Rule 21 of the Draft Income-tax Rules, 2026 prescribes the conditions under which unrealised rent can be claimed under Section 21(4). It clarifies that unrealised rent shall mean rent receivable but not paid by the tenant, and must be proved as lost and irrecoverable. Such deduction is allowed only if the tenancy is bona fide, the defaulting tenant has vacated or eviction steps have been initiated, the tenant does not occupy any other property of the assessee, and the assessee has taken reasonable legal steps to recover the rent or demonstrates that such proceedings would be futile.
Rule 22 lays down the method for computing aggregate average advances of rural branches of a scheduled bank for the purposes of Section 31(1). It requires monthly outstanding advances of each rural branch to be aggregated, averaged for the relevant months, and then consolidated across branches. Definitions of “rural branch” and “scheduled bank” are aligned with the Act.

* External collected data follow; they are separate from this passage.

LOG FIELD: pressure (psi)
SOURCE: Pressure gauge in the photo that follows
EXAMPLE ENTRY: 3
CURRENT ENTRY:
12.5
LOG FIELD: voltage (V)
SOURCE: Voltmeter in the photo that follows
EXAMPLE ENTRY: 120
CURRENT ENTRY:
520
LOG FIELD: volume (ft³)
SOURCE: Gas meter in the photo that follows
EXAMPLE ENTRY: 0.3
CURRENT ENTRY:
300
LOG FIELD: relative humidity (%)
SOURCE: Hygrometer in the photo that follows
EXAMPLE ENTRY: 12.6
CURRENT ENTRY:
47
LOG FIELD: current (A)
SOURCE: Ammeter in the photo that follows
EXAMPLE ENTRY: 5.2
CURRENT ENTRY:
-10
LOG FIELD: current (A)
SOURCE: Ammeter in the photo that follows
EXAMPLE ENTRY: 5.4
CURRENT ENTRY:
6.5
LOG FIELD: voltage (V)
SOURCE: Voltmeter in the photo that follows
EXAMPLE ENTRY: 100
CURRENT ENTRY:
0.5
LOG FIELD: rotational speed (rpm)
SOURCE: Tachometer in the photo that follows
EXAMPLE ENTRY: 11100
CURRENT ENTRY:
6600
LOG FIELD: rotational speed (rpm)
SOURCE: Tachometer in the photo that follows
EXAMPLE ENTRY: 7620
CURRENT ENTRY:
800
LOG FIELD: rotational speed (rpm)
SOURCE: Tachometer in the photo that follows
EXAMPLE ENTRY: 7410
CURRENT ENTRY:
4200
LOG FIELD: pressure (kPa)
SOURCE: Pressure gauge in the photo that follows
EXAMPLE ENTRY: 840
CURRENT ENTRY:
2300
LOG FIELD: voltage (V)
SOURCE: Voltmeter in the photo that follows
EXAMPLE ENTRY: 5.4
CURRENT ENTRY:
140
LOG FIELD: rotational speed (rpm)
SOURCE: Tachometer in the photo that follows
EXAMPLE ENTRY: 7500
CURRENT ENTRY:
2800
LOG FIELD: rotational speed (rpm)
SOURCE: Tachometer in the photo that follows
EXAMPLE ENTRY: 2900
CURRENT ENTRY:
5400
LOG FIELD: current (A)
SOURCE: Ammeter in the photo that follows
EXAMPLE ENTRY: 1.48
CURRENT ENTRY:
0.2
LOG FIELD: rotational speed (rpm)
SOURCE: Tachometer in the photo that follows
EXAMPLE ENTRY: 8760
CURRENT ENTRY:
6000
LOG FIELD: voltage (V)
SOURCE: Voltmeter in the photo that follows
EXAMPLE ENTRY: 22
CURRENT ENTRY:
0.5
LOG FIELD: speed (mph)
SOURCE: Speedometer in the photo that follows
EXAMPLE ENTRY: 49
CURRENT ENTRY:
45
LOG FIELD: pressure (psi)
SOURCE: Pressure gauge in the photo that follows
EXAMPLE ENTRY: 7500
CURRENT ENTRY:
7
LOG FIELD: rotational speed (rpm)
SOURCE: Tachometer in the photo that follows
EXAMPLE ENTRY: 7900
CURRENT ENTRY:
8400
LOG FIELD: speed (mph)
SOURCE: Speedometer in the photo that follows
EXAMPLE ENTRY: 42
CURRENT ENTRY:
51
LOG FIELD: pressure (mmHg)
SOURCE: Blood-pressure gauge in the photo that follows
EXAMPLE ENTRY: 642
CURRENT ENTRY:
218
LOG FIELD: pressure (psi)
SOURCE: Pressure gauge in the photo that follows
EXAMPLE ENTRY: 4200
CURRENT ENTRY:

Extract of Rule No. 21 of Draft Income-tax Rules, 2026
Rule 21
Unrealised rent.
For the purposes of section 21(4), the amount of rent which the owner cannot realise shall be equal to the amount of rent receivable by the assessee but not paid by a tenant of the assessee and so proved to be lost and irrecoverable where, —
(a) the tenancy is bona fide;
(b) the defaulting tenant has vacated, or steps have been taken to compel him to vacate the property;
(c) the defaulting tenant is not in occupation of any other property of the assessee;
(d) the assessee has taken all reasonable steps to institute legal proceedings for the recovery of the unpaid rent or satisfies the Assessing Officer that legal proceedings would be futile.
Extract of Rule No. 22 of Draft Income-tax Rules, 2026
Rule 22
Computation of aggregate average advances for the purposes of Section 31(1) (Table: Sl. No.1)] of the Act
(1) For the purposes of section 31(1)[Table: Sl No 1] of the Act, the aggregate average advances made by the rural branches of a scheduled bank shall be determined as follows:
(a) the amounts of advances made by each rural branch as outstanding at the end of the last day of each month comprised in the tax year shall be aggregated separately;
(b) the sum so arrived at in the case of each such branch shall be divided by the number of months for which the outstanding advances have been taken into account for the purposes of clause (a);
(c) the aggregate of the sums so arrived at in respect of each of the rural branches shall be the aggregate average advances made by the rural branches of the scheduled bank.
(2) In this rule, “rural branch” and “scheduled bank” have the meanings specified in the Section 66(26) and section 2(98) of the Act respectively.